Transcribed page contents
= = =

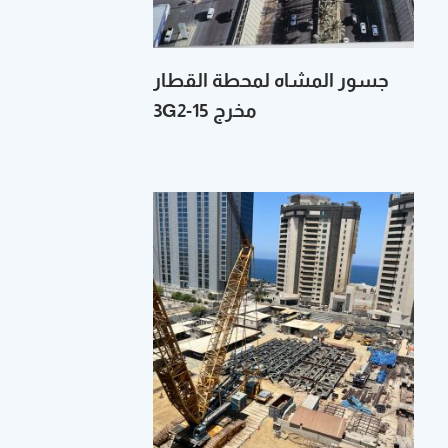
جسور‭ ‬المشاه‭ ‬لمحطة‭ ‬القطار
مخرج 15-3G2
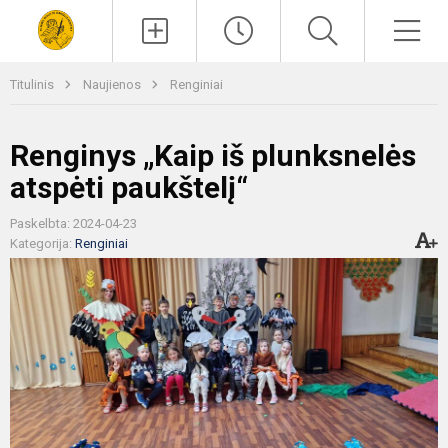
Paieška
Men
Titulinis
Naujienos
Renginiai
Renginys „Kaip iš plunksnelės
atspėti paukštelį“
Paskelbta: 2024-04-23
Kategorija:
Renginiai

= = =

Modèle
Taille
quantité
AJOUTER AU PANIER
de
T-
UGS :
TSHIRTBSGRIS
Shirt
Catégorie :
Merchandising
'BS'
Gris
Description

= = =

- [Problem requirements]:
Output only an exact transcription of the lines above from the one with "AJOUTER AU PANIER" up to and including the one with "Description".

- [Expected output]:
AJOUTER AU PANIER
de
T-
UGS :
TSHIRTBSGRIS
Shirt
Catégorie :
Merchandising
'BS'
Gris
Description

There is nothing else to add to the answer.